The merger, which has been unanimously approved by both organizations' boards, is expected to close around July 1 following the completion of appropriate due diligence and a two-thirds vote of approval by IRSA's members. IRSA will declare a special membership meeting to be held at IRSA's offices on June 27 at 9:00 a.m.; a proxy vote will be mailed to all members on June 4.

"I applaud the members of the governing boards of IRSA and RSRF for their hard work and due diligence at this pivotal point in the history of Rett syndrome. It has been my privilege to initiate the Rett syndrome movement, and my greatest honor to see others who share the same determination and passion join the cause," said Kathy Hunter, president and founder of IRSA. Hunter, who will retire from her full-time staff position with IRSA when the merger is complete, will continue to work for the new organization in a part-time position as Ambassador, continuing to provide ongoing support services to families.

The core mission of IRSF will be to fund research for treatments and a cure for Rett syndrome and to enhance the overall quality of life for those living with Rett syndrome by providing information, programs and services. IRSF will also place great importance on advocacy and raising awareness about individuals with Rett syndrome so the scientific and medical communities, along with policy-makers, educators, caregivers and the general public, are better informed about Rett syndrome and motivated to help research efforts.

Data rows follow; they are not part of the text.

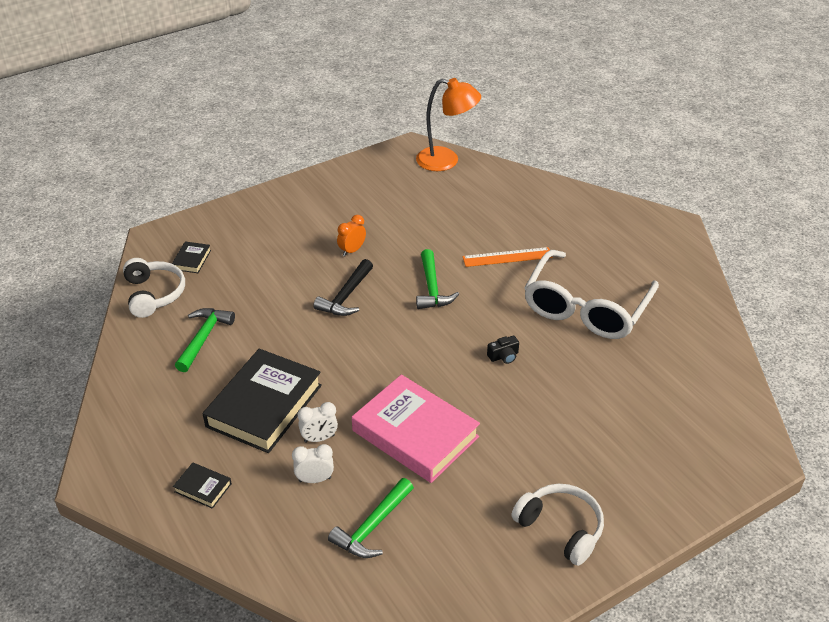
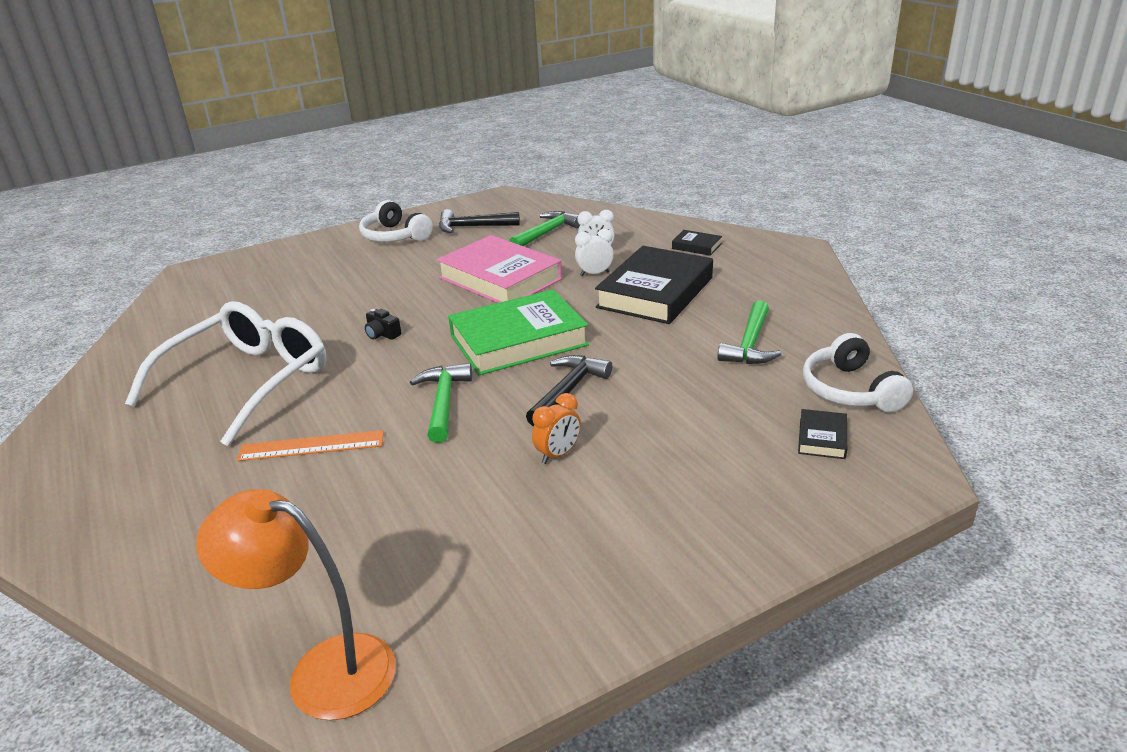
camera: 175 degrees left, 10 degrees down
black camera [487,335,519,364] -> black camera turned 120 degrees counterclockwise [365,309,401,340]
none -> black hammer [439,209,520,233]
none -> green book [448,289,589,375]

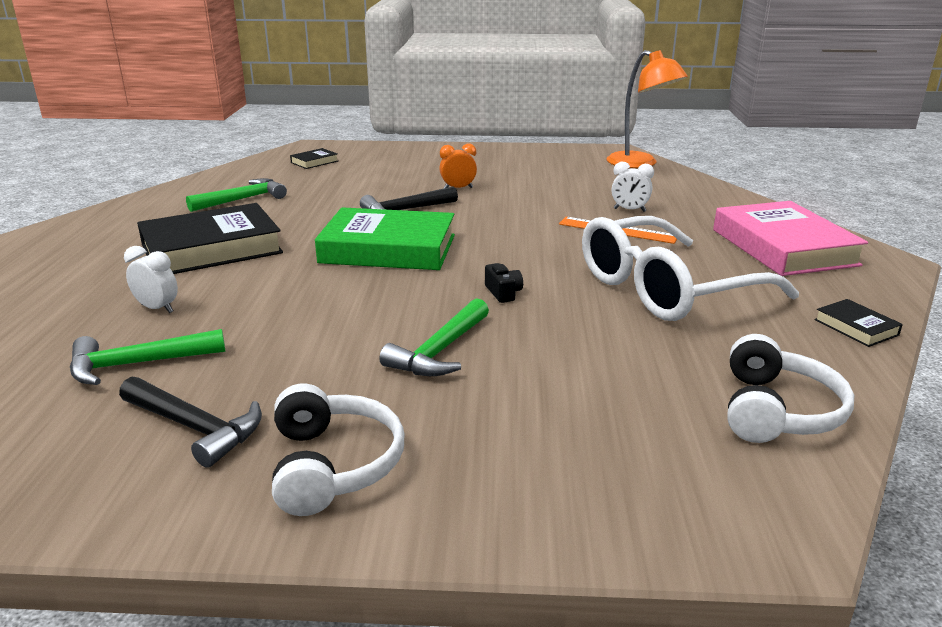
camera: 150 degrees left, 5 degrees down
green hammer [410,363,472,443] -> green hammer moved to [379,298,489,376]
pink book [436,235,562,303] -> pink book moved to [713,201,868,276]
white clock [575,229,614,276] -> white clock moved to [612,162,654,212]
black book [672,230,722,256] -> black book moved to [814,299,903,347]
white headphones [803,333,913,412] -> white headphones moved to [727,334,854,443]

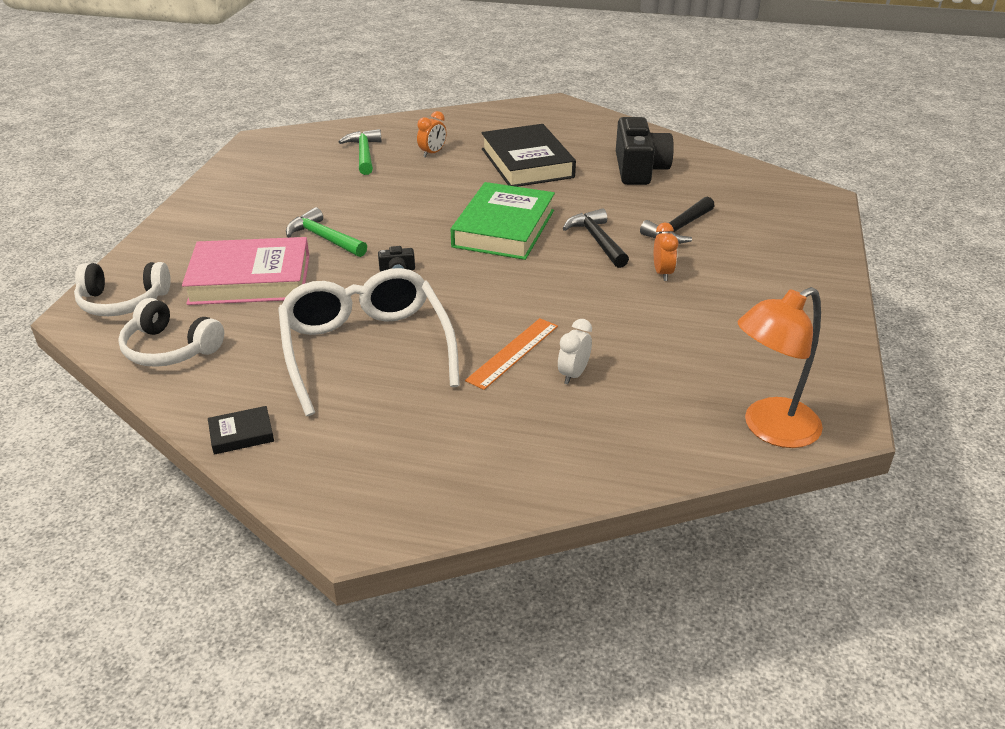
camera: 100 degrees right, 10 degrees up
black hammer [119,376,262,468] -> black hammer moved to [640,197,715,244]
white clock [124,246,178,313] -> orange clock [417,111,446,158]
green hammer [186,178,287,212] -> black camera [616,117,674,185]
white headphones [272,384,404,516] -> white headphones moved to [74,262,171,316]
black book [290,148,338,169] -> none
pink book [713,201,868,276] -> pink book moved to [182,237,309,305]

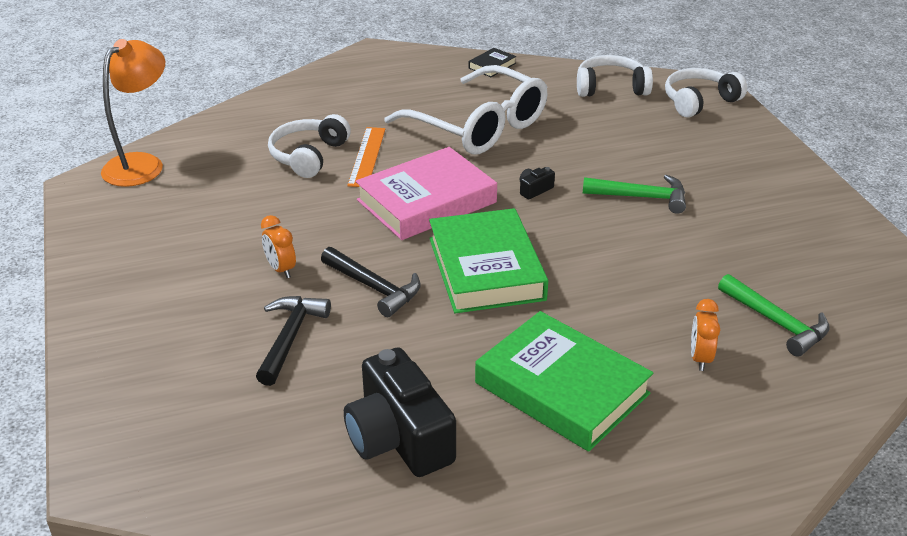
camera: 150 degrees right, 0 degrees up
pink book [182,237,309,305] -> pink book moved to [355,147,497,240]
black book [481,124,576,187] -> green book [475,311,654,452]
white clock [558,319,592,384] -> white headphones [268,114,351,178]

Chuck Curley, the executive director of RSRF, will be the future executive director of IRSF. Curley cited the critical progress made by a recent landmark study, in which the symptoms of Rett syndrome (RTT) were reversed in a genetic mouse model, as one example of the types of critical research IRSF will support in the future.

"Continuing research to find a cure and treatments for Rett syndrome is absolutely imperative, but also expensive," Curley said. "This merger empowers us to leverage significant revenue growth created by shared fundraisers, collaborative minds, broader resources and combined best practices to create one strong, unified leader in the search for a cure while providing support services to families impacted by this disorder."

The IRSF board of directors will be formed with six people chosen by IRSA's board and six chosen from RSRF's board. Kissam will serve as chairman of IRSF. As noted, Curley will serve as Executive Director of IRSF. Other executive staff appointments include Monica Coenraads, who will serve as Biomedical Research Director, and Paige Nues, who will serve as Family Support Director.

IRSF's executive offices will be located at the RSRF location in Cincinnati, Ohio, with family support services operating from IRSA's office in Clinton, MD. IRSF's web site will be www.rettsyndrome.org.

About Rett Syndrome Rett syndrome is a neurological disorder which predominately impacts girls. While there are nearly 4,000 known cases of Rett syndrome in the United States, the disorder is genetically linked to more widespread neurological disorders such as autism, mental retardation and schizophrenia. Rett symptoms begin to manifest between the first six to eighteen months of life and eventually incapacitates the affected children so that they cannot survive without constant care. The disorder causes seizures, respiratory and gastrointestinal abnormalities, and a variety of muscular and motor impairments.